Passage provided -
········

We have one. I haven't intubated anyone yet in 2 months ive been a EMTP so I can't speak on it. I have used it on cadavers though. Its very easy to use BUT you have to be trained because I have seen some people try to use it like a regular laryngoscope (head tilt back and pushing the blade forwards too hard). Also regular stylets suck with the glidescope, use the one that comes with it. 

I plan on using this as a backup to direct laryngoscopy, but first line in difficult airways and sometimes trauma. I'm going to use this is my forst field intubation though, so I can't wait to see how it goes.

Oh yeah and with the glidescope it might be easier to intubate while chest compressions are being done.


----------



## DrankTheKoolaid (Jan 6, 2012)

*re*

Just got a chance to use one for the first time yesterday in the local hospital OR. ( maintaining good relations with ED/OR/CRNA pays off).  This was for a bronchoscopy patient so though she was a VERY small woman a 8.0 had to be used due to the bronchoscope itself.  The technique was def different and i agree as even the brightlight of the OR was washing the monitor screen out.  My Administrator is writing a grant as we speaks to procure 2 of these.  Though I also just ordered a sample of a Vividtrac ( at breakfast and believe that is the name ) disposible units.  Seem interesting, directly plug into lifepak and zoll via USB and make the monitor screen the viewing screen.  We use Philips Mrx so not the big selling point for me though.   But i think ANY video assisted intubation technique would be great to have to fall back on when all else fails.


----------



## NomadicMedic (Jan 6, 2012)

I intubated a patient in the ED with a glidescope two weeks ago. Very different position used, but certainly nice to be able to see a full color pic of the cords as the tube passes through. I'm a fan.


----------



## triemal04 (Jan 7, 2012)

MedicPatriot said:


> We have one. *I haven't intubated anyone yet in 2 months ive been a EMTP *so I can't speak on it.


So here's a question for everybody.

Intubating by direct laryngoscopy is a perishable skill; if you don't do it pretty regularly your ability will deteriorate.  The Glidescope is definetly a nice tool to have, and makes most intubations much simpler when used correctly.  But it is not the same as doing it the old-fashioned way; intubating with it is much different than without.

If a service that allready has low numbers for intubations (successful, first pass intubations) and places the Glidescope in service as either a backup, or front-line tool, should direct laryngoscopy be allowed anymore?

········

Information supplied -
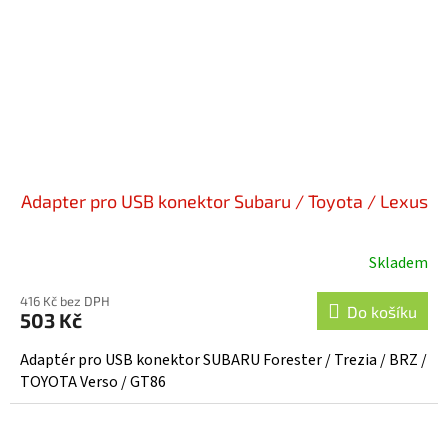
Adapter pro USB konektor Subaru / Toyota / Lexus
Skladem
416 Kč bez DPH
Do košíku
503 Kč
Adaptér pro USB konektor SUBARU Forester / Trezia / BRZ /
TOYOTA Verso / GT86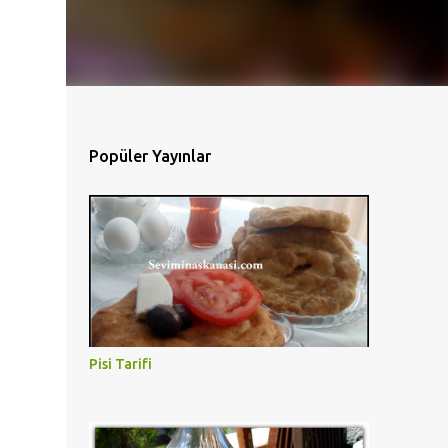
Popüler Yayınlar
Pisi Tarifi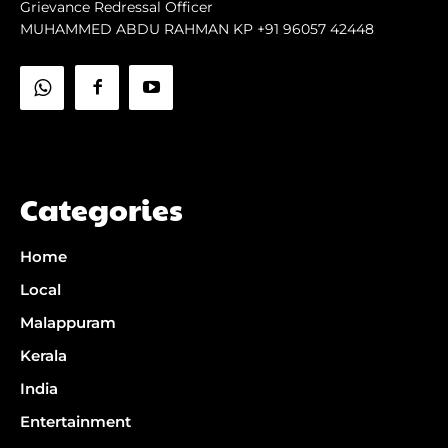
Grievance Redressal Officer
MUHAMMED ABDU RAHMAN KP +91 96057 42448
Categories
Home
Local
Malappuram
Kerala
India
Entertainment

········

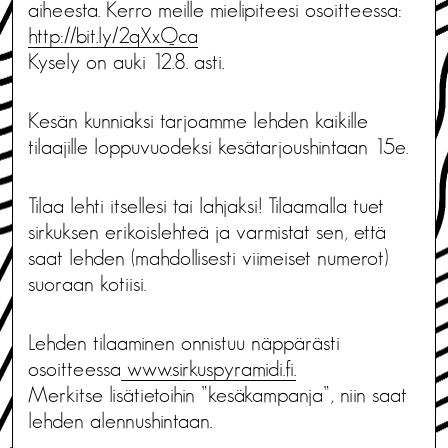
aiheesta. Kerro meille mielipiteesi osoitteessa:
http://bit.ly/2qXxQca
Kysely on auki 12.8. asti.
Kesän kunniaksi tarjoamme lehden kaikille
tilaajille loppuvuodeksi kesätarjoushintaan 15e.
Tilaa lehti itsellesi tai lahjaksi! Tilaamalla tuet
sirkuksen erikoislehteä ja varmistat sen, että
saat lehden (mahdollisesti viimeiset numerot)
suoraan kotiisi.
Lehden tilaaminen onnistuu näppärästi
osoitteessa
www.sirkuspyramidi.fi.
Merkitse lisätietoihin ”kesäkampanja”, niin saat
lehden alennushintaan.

········

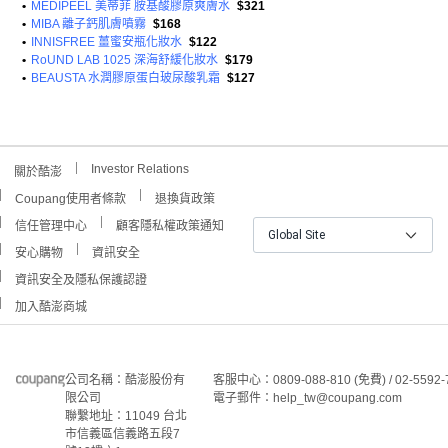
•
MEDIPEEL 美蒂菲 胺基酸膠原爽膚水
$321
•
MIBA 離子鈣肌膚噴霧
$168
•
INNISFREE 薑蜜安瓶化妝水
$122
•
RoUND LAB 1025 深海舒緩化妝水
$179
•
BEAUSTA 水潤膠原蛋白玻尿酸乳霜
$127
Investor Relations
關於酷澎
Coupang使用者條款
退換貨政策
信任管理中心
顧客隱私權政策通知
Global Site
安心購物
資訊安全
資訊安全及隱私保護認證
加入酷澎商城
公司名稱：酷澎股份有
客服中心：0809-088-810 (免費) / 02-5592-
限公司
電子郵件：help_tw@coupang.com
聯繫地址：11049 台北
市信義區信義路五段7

········

Task 1 -
Do these statements agree with the Glidescope thread? For each, answer yes or no and quote the deciding words from the thread. (a) The first poster has already intubated patients as an EMTP. (b) DrankTheKoolaid's service uses Philips Mrx monitors. (c) NomadicMedic used the glidescope in the OR.
Task 2 -
In the Glidescope thread, what size had to be used for the bronchoscopy patient?
Task 3 -
Carry on the Glidescope thread from the point where it stops.
The items are separate material from the Glidescope thread.

Your response 1 -
(a) No: "I haven't intubated anyone yet in 2 months ive been a EMTP"
(b) Yes: "We use Philips Mrx so not the big selling point for me though."
(c) No: "I intubated a patient in the ED with a glidescope two weeks ago."

Your response 2 -
An 8.0.

Your response 3 -
----------



## wyoskibum (Jan 7, 2012)

*Depends*



triemal04 said:


> So here's a question for everybody.
> 
> Intubating by direct laryngoscopy is a perishable skill; if you don't do it pretty regularly your ability will deteriorate.  The Glidescope is definetly a nice tool to have, and makes most intubations much simpler when used correctly.  But it is not the same as doing it the old-fashioned way; intubating with it is much different than without.
> 
> If a service that allready has low numbers for intubations (successful, first pass intubations) and places the Glidescope in service as either a backup, or front-line tool, should direct laryngoscopy be allowed anymore?



That is really a question for your Medical Director.  

I know in my service, we have two devices shared by four ambulances.  If we have an RSI job, we call for the supervisor who has one of the glidescopes.  Usually, I will have my IV access and drugs drawn up and ready by the time the supervisor arrives.  I will have them get the glidescope ready, but will start my intubation with the laryngoscope.  I will use the glidescope if there is a problem with the direct laryngoscopy.


----------



## triemal04 (Jan 7, 2012)

wyoskibum said:


> That is really a question for your Medical Director.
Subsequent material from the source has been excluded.